- Task brief
The line that holds "AA is required when" marks the start. Return it and each following line through the end of the data, unchanged.
==== The input
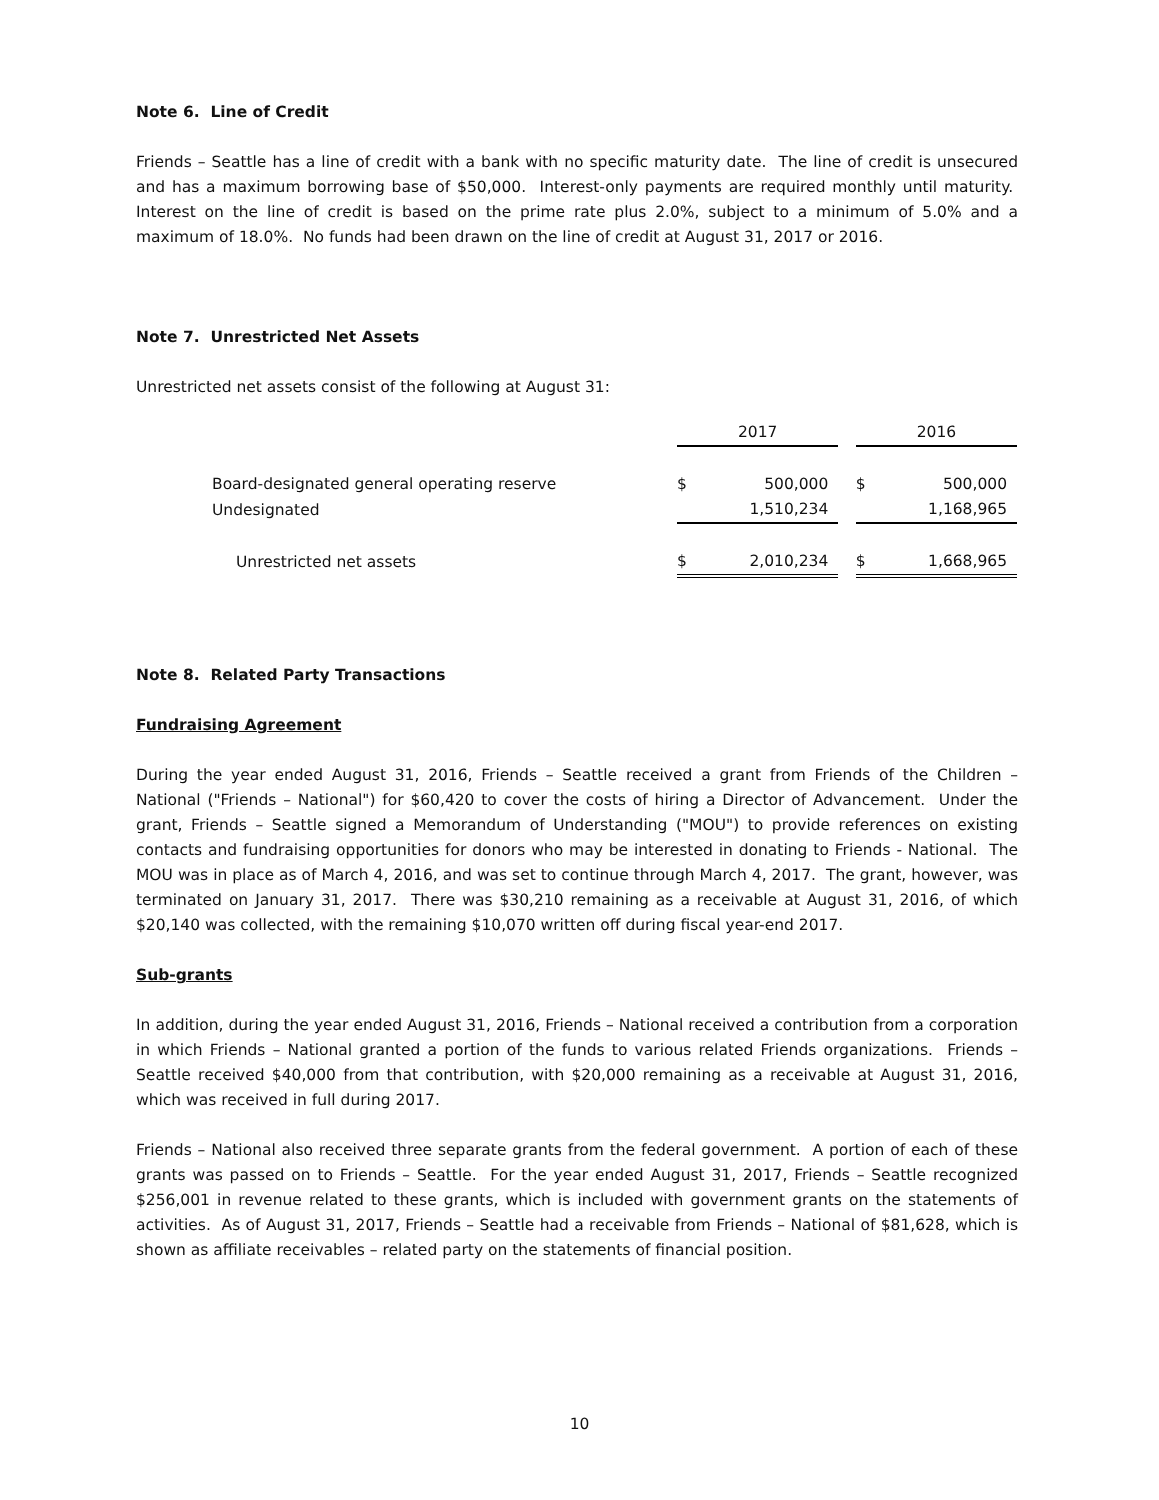Note 6. Line of Credit
Friends – Seattle has a line of credit with a bank with no specific maturity date. The line of credit is unsecured and has a maximum borrowing base of $50,000. Interest-only payments are required monthly until maturity. Interest on the line of credit is based on the prime rate plus 2.0%, subject to a minimum of 5.0% and a maximum of 18.0%. No funds had been drawn on the line of credit at August 31, 2017 or 2016.
Note 7. Unrestricted Net Assets
Unrestricted net assets consist of the following at August 31:
| | 2017 | | | 2016 | |
| Board-designated general operating reserve | $ | 500,000 | | $ | 500,000 |
| Undesignated | | 1,510,234 | | | 1,168,965 |
| Unrestricted net assets | $ | 2,010,234 | | $ | 1,668,965 |
Note 8. Related Party Transactions
Fundraising Agreement
During the year ended August 31, 2016, Friends – Seattle received a grant from Friends of the Children – National ("Friends – National") for $60,420 to cover the costs of hiring a Director of Advancement. Under the grant, Friends – Seattle signed a Memorandum of Understanding ("MOU") to provide references on existing contacts and fundraising opportunities for donors who may be interested in donating to Friends - National. The MOU was in place as of March 4, 2016, and was set to continue through March 4, 2017. The grant, however, was terminated on January 31, 2017. There was $30,210 remaining as a receivable at August 31, 2016, of which $20,140 was collected, with the remaining $10,070 written off during fiscal year-end 2017.
Sub-grants
In addition, during the year ended August 31, 2016, Friends – National received a contribution from a corporation in which Friends – National granted a portion of the funds to various related Friends organizations. Friends – Seattle received $40,000 from that contribution, with $20,000 remaining as a receivable at August 31, 2016, which was received in full during 2017.
Friends – National also received three separate grants from the federal government. A portion of each of these grants was passed on to Friends – Seattle. For the year ended August 31, 2017, Friends – Seattle recognized $256,001 in revenue related to these grants, which is included with government grants on the statements of activities. As of August 31, 2017, Friends – Seattle had a receivable from Friends – National of $81,628, which is shown as affiliate receivables – related party on the statements of financial position.
10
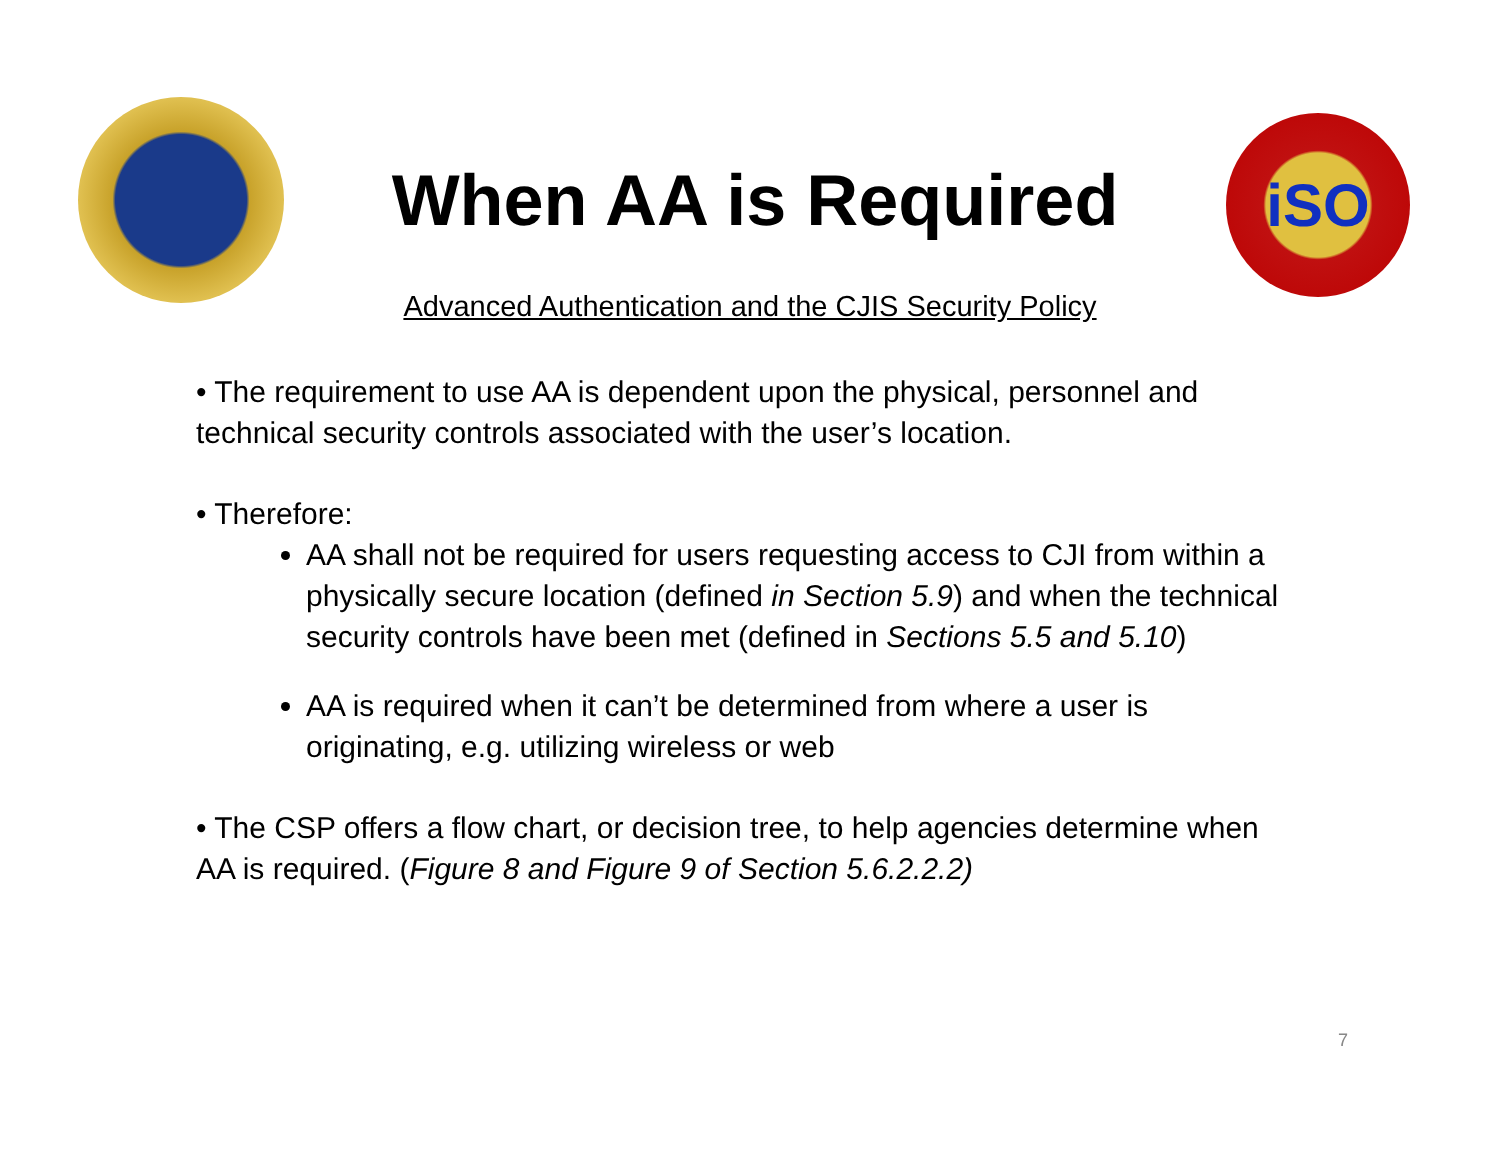When AA is Required
iSO
Advanced Authentication and the CJIS Security Policy
• The requirement to use AA is dependent upon the physical, personnel and technical security controls associated with the user’s location.
• Therefore:
AA shall not be required for users requesting access to CJI from within a physically secure location (defined in Section 5.9) and when the technical security controls have been met (defined in Sections 5.5 and 5.10)
AA is required when it can’t be determined from where a user is originating, e.g. utilizing wireless or web
• The CSP offers a flow chart, or decision tree, to help agencies determine when AA is required. (Figure 8 and Figure 9 of Section 5.6.2.2.2)
7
========
- Expected answer
AA is required when it can’t be determined from where a user is originating, e.g. utilizing wireless or web
• The CSP offers a flow chart, or decision tree, to help agencies determine when AA is required. (Figure 8 and Figure 9 of Section 5.6.2.2.2)
7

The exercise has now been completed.